= Фрагмент страницы =
######
Бой длился в течение всего дня. Немецкие пулеметы не давали приблизиться к селу. Дивизия снова понесла большие потери. Из строя выбыло более 200 человек, но убитых оказалось очень мало. Из-за того что бой велся на больших дистанциях, большинство бойцов и командиров лишь получили ранения различной тяжести.
К вечеру командованию армии стало очевидно, что пробиться через Фоти-Салу нельзя. Выбивать немцев из Фоти-Салы — значило понести большие потери, так как немецкие пулеметы, находившиеся на выгодных позициях, простреливали все подходы к селу.
Для поисков нового обходного пути была выслана разведка. Выяснилось, что обойти Фоти-Салу можно, двигаясь через Кокозы. Этот путь был очень труден, так как на нем имелись крутые спуски и заболоченные места, но другого выхода не оставалось. Движение на Кокозы решено было начать с наступлением темноты, так как единственная пригодная для гужевого транспорта дорога проходила в пределах досягаемости огня немецких минометов.
######
Записи из набора данных:
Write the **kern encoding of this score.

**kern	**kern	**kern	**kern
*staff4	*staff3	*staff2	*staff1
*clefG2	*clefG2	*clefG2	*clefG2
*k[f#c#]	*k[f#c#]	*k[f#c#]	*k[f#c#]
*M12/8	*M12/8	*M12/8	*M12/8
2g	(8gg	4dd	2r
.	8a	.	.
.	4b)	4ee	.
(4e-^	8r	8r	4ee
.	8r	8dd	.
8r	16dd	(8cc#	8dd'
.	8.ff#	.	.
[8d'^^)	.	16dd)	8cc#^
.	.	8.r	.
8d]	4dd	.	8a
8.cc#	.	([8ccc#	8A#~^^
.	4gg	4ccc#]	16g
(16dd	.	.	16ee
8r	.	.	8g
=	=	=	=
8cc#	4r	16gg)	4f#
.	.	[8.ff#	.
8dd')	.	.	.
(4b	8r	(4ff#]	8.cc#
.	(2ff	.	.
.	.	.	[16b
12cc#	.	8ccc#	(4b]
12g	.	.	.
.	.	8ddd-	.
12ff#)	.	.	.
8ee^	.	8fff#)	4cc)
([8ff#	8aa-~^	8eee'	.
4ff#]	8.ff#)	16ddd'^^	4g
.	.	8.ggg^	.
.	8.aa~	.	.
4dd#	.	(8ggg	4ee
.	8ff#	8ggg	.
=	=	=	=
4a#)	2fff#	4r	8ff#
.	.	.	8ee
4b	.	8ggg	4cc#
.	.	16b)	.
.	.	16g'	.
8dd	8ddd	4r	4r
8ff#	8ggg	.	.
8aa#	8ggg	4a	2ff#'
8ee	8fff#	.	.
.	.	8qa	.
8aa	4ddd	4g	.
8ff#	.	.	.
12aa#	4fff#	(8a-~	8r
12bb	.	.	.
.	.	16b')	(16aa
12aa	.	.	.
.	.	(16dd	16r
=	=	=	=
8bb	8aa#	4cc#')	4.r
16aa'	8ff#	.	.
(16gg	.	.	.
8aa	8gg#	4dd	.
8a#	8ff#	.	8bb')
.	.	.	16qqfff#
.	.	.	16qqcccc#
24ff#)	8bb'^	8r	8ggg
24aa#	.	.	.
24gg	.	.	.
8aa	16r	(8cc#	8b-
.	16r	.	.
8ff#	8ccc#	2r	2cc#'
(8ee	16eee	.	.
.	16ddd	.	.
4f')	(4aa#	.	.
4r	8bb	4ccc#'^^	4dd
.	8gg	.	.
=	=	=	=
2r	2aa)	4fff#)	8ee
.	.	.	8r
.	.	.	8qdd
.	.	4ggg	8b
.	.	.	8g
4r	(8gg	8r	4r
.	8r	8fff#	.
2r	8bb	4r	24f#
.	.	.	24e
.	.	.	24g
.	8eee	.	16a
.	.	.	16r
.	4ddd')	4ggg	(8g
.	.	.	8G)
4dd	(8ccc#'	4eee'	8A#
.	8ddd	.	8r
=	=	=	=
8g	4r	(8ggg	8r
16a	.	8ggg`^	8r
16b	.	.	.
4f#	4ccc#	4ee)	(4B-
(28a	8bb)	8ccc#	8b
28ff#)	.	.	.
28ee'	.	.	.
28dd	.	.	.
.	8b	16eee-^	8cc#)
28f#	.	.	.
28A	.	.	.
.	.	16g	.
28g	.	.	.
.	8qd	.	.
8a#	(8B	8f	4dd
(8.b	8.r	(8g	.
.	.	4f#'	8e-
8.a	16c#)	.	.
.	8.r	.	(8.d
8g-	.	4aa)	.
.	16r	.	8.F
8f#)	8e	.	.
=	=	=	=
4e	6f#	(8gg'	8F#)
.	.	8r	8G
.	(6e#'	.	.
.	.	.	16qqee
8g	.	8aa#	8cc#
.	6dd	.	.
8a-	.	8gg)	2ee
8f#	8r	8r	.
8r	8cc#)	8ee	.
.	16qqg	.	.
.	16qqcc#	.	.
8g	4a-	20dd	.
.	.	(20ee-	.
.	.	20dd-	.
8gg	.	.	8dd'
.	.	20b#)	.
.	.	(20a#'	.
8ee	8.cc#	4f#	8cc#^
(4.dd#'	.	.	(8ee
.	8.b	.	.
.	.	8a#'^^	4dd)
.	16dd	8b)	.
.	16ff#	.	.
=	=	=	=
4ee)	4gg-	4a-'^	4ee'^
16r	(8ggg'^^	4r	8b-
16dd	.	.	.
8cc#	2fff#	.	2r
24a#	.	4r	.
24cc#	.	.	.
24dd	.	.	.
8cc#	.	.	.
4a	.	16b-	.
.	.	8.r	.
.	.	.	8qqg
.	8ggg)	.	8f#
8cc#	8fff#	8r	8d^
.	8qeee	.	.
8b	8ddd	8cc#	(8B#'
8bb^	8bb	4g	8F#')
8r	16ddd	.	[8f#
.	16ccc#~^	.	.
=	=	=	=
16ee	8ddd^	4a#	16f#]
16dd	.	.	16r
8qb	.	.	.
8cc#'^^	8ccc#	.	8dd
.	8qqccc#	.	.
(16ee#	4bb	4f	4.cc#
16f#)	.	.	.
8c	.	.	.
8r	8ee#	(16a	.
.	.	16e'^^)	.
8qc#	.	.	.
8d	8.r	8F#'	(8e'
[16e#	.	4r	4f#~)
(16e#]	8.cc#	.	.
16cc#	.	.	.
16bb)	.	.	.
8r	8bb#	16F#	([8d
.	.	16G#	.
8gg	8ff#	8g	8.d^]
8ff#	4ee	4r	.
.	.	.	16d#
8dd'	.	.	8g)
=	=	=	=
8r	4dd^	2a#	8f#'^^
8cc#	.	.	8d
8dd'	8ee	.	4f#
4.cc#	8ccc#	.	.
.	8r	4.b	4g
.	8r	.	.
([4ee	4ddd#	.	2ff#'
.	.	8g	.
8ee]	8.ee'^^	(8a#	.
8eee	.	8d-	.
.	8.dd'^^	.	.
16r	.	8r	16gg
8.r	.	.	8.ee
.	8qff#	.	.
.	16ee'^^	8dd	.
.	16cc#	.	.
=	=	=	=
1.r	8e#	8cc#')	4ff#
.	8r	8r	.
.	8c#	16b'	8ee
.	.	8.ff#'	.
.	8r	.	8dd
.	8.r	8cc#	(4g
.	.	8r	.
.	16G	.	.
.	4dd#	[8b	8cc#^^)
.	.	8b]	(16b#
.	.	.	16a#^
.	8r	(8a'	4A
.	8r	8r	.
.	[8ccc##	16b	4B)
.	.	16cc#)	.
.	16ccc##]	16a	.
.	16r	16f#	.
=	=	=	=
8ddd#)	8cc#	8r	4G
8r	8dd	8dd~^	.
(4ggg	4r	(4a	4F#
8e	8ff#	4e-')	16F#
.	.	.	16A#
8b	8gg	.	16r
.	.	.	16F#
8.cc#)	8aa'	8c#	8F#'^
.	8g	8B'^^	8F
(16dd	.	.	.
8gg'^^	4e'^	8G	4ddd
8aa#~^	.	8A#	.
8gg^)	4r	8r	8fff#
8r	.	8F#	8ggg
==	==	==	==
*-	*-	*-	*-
######
= Работа с материалом =
1. Перепишите из отрывка о бое за Фоти-Салу фрагмент, начиная со слов «Бой длился в» и продолжая до слов «подходы к селу.».
2. Изложите содержание отрывка о бое за Фоти-Салу в двух предложениях.
3. Допишите следующую часть отрывка о бое за Фоти-Салу, начав сразу после его последнего предложения.

= Ответы по заданиям =
1.
Бой длился в течение всего дня. Немецкие пулеметы не давали приблизиться к селу. Дивизия снова понесла большие потери. Из строя выбыло более 200 человек, но убитых оказалось очень мало. Из-за того что бой велся на больших дистанциях, большинство бойцов и командиров лишь получили ранения различной тяжести.
К вечеру командованию армии стало очевидно, что пробиться через Фоти-Салу нельзя. Выбивать немцев из Фоти-Салы — значило понести большие потери, так как немецкие пулеметы, находившиеся на выгодных позициях, простреливали все подходы к селу.

2. Весь день немецкие пулеметы не давали дивизии приблизиться к селу Фоти-Сала, и она потеряла более 200 человек, в основном ранеными. Поскольку выбивать немцев из села значило понести большие потери, разведка нашла трудный обходной путь через Кокозы, и движение по нему решили начать с наступлением темноты.

3.
Для обеспечения прорыва мимо Фоти-Салы генерал-майор Коломиец решил ввести в бой 7-ю бригаду морской пехоты, но само село не штурмовать. Бригада, хорошо оснащенная артиллерией, укрепилась на западной окраине ближайшего к Фоти-Сале села Гавро и начала интенсивный обстрел немецких позиций из всех своих 5 батарей 76-мм орудий. Немецкие минометчики не оставили занимаемых позиций, но прекратили обстрел дороги и вступили в огневую дуэль с артиллерией бригады. Бригада прикрывала отход армии и находилась под Фоти-Салой уже в не полном составе, так как три ее батальона — 5-й, 4-й и 2-й, — действуя самостоятельно, прикрывали отходящие части армии с других направлений.
Первым через опасный участок прошел 31-й СП, усиленный 48-м ОСБ. Такой довольно сильный авангард нужен был на случай, если немцам удастся где-нибудь просочиться через горные проходы и снова перерезать пути движения дивизии.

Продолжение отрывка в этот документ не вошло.